Tuesday, 27 March 2012

The Living Word

We humans often ask a simple question of the events or subjects that confront us, "what does this mean?" Recently however, I have been challenged to ask of the world not, "what does this mean" but "what does this do/how does this function?" The idea to shift the question that I was asking originated from my theology prof on the question of tongues, but since then I have been exploring the implications of that question in art, and most recently, scripture reading.

So often we approach Scripture as though it were the object, and we, the subject acting upon it. This has led humanity down both the roads of fundamentalism and higher criticism. The driving force behind both of these movements was an inability to let Scripture act upon us; we had to tame the Scriptures, to understand them, to mine them for scientific knowledge. We treated Scripture as a dead text, something that pointed us towards God, but not a way in which we might actually encounter God.

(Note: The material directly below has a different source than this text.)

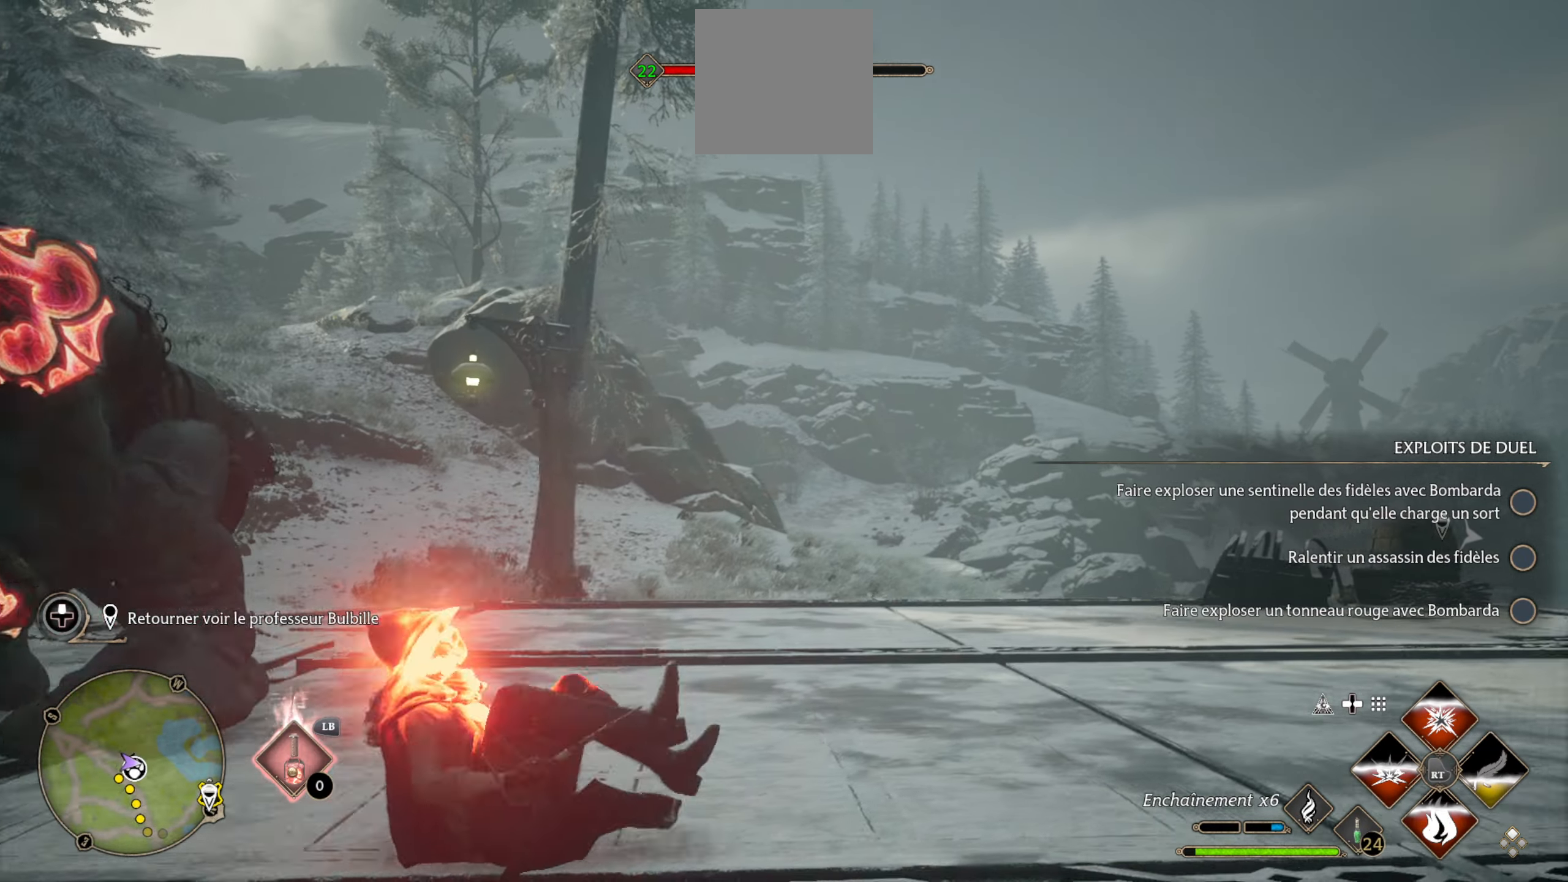
{"buttons": [], "left_stick": "right", "right_stick": "left", "events": [[50, "right_stick", "left"]]}
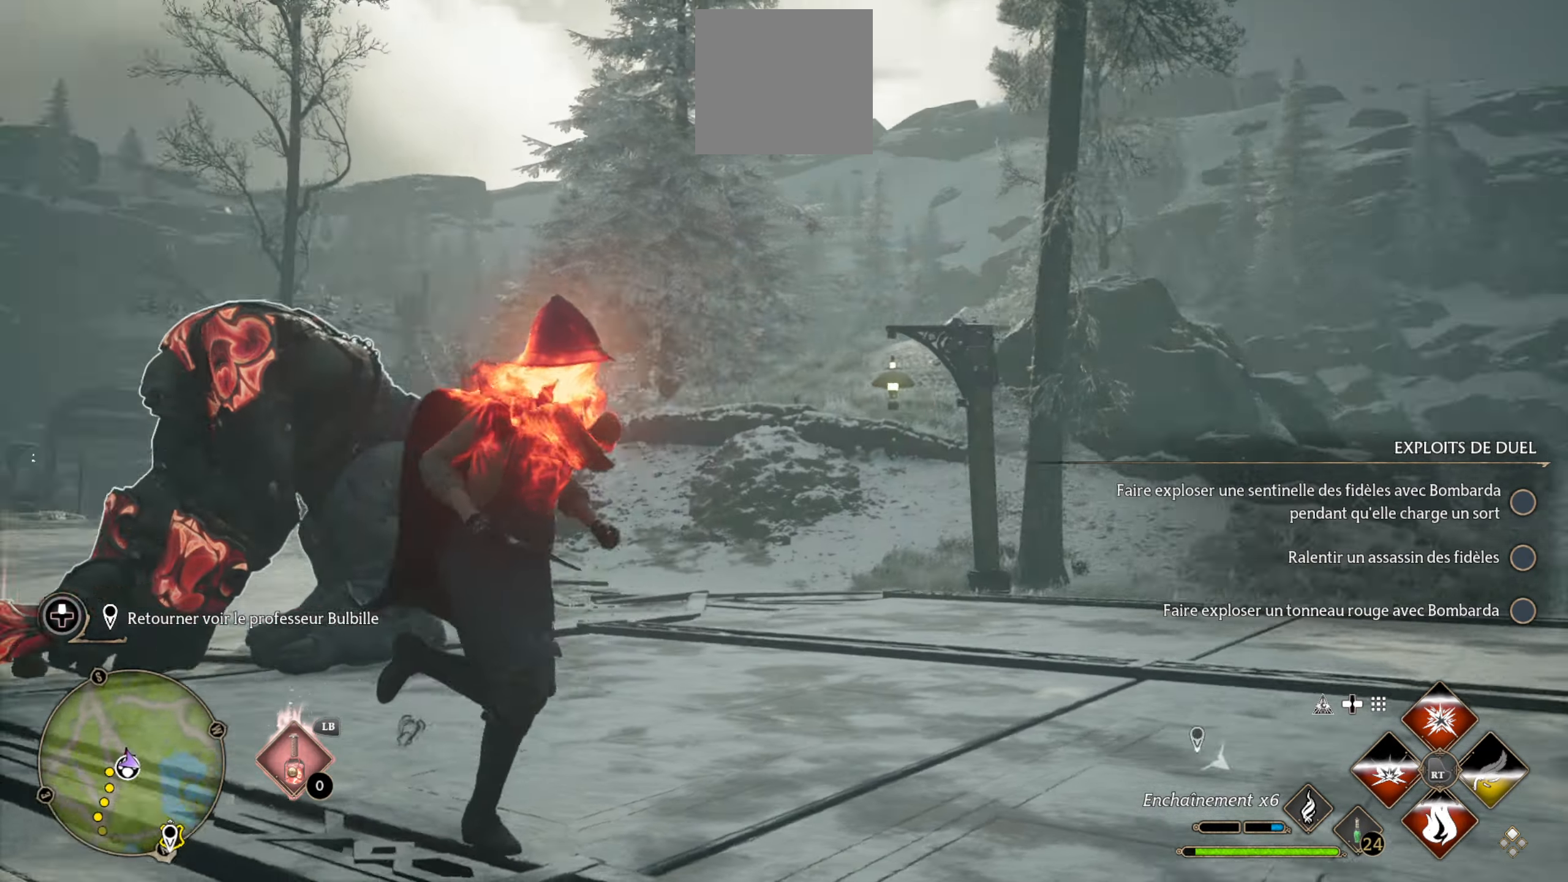
{"buttons": [], "left_stick": "center", "right_stick": "center", "events": [[100, "L2", "down"], [134, "right_stick", "center"], [150, "left_stick", "center"], [217, "L2", "up"], [250, "L2", "down"], [350, "L2", "up"], [400, "L2", "down"], [484, "L2", "up"]]}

The gospel of John refers to Jesus as being the Word, the Word become flesh in fact. The incarnation is that messy occasion where we are confronted by God and are forced to majorly deconstruct some of our ideas about the way the world is. An encounter with God shakes us in a way that leaves us forever changed. What would happen, if we read the Scriptures looking to actually encounter the living Word, not just learn about him? Try letting the text do something to you, allow it to transform you instead of obsessing over the insane question, "What does it all mean?" After a couple thousand years, we still don't really know, but we do know that Scripture does something to us, and that, I think, is something to cling to.